The Visual Document Retrieval Benchmark (ViDoRe), is introduced to evaluate the performance of document retrieval systems on visually rich documents across various tasks, domains, languages, and settings. It was used to evaluate the ColPali model, a VLM-powered retriever that efficiently retrieves documents based on their visual content and textual queries using a late-interaction mechanism.

ViDoRe Examples

[!TIP] If you want to fine-tune ColPali for your specific use-case, you should check the colpali repository. It contains with the whole codebase used to train the model presented in our paper.

Setup

We used Python 3.11.6 and PyTorch 2.2.2 to train and test our models, but the codebase is expected to be compatible with Python >=3.9 and recent PyTorch versions.
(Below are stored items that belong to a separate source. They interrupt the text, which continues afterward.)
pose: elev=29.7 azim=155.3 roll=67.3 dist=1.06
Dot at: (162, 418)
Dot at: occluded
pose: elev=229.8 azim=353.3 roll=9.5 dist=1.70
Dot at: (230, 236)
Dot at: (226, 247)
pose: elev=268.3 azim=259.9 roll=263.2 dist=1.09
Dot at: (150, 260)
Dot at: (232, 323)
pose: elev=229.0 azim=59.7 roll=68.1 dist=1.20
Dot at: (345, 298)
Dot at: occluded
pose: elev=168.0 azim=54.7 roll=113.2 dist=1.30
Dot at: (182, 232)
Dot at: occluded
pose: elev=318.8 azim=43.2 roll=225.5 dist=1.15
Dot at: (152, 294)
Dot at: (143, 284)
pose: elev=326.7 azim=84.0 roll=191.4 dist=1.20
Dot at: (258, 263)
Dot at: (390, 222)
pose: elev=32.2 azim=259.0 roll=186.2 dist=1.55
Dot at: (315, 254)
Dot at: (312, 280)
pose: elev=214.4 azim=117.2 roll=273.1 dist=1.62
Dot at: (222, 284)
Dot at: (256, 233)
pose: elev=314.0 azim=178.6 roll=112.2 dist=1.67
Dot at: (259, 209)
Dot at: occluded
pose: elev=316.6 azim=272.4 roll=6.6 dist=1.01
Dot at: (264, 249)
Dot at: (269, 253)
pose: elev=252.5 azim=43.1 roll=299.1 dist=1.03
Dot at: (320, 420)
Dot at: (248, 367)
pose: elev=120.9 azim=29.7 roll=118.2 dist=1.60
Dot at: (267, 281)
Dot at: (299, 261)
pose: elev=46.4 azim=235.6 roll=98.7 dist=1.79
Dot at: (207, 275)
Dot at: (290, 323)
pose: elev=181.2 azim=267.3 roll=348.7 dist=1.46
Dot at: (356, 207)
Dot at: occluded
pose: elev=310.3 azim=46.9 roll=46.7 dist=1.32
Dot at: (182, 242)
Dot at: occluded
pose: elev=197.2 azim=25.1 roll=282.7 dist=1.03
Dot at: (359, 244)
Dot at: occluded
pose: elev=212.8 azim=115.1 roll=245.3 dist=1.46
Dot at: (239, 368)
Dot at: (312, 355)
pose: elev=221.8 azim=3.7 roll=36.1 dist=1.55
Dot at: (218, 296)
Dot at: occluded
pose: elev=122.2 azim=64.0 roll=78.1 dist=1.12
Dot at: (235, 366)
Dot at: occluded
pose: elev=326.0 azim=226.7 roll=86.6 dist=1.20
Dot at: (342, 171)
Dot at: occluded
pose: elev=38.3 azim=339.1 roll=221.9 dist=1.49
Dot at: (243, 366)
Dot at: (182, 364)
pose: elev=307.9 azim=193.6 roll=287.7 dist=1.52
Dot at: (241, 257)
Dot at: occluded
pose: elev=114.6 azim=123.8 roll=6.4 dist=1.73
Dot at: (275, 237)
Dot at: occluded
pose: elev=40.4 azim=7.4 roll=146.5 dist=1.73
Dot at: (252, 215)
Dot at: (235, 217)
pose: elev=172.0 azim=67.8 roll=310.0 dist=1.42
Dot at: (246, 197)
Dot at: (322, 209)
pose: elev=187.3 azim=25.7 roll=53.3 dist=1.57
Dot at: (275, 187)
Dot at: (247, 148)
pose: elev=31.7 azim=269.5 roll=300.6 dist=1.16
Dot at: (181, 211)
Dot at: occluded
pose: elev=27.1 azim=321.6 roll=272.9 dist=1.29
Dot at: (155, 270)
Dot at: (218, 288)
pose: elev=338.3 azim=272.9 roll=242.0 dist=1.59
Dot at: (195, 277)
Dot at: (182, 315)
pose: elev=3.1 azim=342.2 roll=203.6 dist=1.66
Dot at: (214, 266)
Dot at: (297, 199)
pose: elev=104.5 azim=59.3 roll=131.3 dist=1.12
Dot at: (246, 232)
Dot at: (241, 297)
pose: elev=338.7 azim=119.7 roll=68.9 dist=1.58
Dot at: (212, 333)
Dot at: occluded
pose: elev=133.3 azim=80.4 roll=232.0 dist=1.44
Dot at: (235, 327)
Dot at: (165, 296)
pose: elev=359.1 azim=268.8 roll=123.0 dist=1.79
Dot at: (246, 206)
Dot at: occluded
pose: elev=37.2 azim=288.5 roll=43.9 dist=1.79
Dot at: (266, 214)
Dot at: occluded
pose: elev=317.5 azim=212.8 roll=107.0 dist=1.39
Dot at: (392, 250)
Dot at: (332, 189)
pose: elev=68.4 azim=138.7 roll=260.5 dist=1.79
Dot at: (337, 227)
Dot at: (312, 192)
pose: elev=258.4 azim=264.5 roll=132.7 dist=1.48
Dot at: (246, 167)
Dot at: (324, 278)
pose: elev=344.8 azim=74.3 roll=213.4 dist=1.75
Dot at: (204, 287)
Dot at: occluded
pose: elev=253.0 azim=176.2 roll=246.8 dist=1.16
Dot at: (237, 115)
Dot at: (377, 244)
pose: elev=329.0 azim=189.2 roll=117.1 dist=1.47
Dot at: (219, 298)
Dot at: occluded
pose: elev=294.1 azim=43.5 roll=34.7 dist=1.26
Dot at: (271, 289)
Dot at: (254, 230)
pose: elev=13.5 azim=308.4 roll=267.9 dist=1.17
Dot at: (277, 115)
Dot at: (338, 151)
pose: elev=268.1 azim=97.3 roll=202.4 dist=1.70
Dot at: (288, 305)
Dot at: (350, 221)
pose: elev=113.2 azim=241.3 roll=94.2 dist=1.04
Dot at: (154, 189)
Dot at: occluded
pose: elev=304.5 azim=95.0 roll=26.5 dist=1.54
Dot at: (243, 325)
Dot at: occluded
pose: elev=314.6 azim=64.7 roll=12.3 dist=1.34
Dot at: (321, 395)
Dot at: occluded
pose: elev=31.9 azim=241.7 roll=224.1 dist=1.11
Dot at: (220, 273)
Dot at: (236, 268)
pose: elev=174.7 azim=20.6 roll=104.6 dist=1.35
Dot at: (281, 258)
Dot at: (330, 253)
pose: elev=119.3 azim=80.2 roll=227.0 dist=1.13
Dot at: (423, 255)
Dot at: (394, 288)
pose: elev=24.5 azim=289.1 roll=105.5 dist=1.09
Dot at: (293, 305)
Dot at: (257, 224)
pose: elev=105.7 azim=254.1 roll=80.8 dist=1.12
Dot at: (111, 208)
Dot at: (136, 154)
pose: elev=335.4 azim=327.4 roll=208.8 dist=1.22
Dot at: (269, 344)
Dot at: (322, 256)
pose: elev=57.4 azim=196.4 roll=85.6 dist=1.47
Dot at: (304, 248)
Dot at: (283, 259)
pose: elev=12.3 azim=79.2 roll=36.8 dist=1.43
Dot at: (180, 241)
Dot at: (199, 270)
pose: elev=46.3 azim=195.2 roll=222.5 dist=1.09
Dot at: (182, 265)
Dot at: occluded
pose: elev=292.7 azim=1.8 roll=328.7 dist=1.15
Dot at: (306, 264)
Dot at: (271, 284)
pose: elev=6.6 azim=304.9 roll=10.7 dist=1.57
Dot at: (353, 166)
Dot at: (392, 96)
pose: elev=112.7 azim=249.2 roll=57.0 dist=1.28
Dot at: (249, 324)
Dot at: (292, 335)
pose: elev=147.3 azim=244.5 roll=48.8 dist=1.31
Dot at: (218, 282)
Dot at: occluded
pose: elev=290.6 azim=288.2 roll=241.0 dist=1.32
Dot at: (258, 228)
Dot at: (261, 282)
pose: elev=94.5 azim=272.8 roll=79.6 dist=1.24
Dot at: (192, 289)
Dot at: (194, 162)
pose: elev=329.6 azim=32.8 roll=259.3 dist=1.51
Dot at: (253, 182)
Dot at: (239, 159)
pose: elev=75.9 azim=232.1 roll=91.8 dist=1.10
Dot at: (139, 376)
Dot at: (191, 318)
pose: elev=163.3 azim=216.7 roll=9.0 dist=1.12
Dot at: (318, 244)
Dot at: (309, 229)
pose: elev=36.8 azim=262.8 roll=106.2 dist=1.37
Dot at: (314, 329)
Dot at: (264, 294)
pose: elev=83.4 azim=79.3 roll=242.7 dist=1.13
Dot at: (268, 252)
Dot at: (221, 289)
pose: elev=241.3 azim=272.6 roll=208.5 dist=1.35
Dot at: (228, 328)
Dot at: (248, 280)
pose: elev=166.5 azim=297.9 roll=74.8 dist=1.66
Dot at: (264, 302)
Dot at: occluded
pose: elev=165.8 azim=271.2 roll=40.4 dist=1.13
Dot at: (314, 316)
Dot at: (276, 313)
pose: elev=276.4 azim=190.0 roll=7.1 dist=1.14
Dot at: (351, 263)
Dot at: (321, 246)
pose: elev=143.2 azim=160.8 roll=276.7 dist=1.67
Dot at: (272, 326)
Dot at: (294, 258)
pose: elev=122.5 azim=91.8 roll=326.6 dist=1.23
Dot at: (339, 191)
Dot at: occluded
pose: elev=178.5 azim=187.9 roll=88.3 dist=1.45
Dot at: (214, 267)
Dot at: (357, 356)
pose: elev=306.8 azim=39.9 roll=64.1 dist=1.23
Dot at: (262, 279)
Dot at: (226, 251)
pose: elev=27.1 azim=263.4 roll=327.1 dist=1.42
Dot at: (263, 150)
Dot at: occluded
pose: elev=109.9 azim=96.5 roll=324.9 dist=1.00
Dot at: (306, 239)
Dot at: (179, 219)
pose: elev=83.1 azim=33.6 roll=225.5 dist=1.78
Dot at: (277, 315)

The eval codebase depends on a few Python packages, which can be downloaded using the following command:

pip install vidore-benchmark

To keep a lightweight repository, only the essential packages were installed. In particular, you must specify the dependencies for the specific non-Transformers models you want to run (see the list in pyproject.toml). For instance, if you are going to evaluate the BGE-M3 retriever:

pip install "vidore-benchmark[bge-m3]"

Or if you want to evaluate all the off-the-shelf retrievers:

pip install "vidore-benchmark[all-retrievers]"

Finally, if you are willing to reproduce the results from the ColPali paper, you should clone the repository, checkout to the 3.3.0 tag or below, and use the requirements-dev.txt file to install the dependencies used at test time:

pip install -r requirements-dev.txt

Available retrievers

The list of available retrievers can be found here. Read this section to learn how to create, use, and evaluate your own retriever.

Command-line usage

Evaluate a retriever on ViDoRE

You can evaluate any off-the-shelf retriever on the ViDoRe benchmark. For instance, you can evaluate the ColPali model on the ViDoRe benchmark to reproduce the results from our paper.

vidore-benchmark evaluate-retriever \
    --model-name vidore/colpali-v1.2 \
    --collection-name "vidore/vidore-benchmark-667173f98e70a1c0fa4db00d" \
    --split test

Note: You should get a warning about some non-initialized weights. This is a known issue in ColPali and will cause the metrics to be slightly different from the ones reported in the paper. We are working on fixing this issue.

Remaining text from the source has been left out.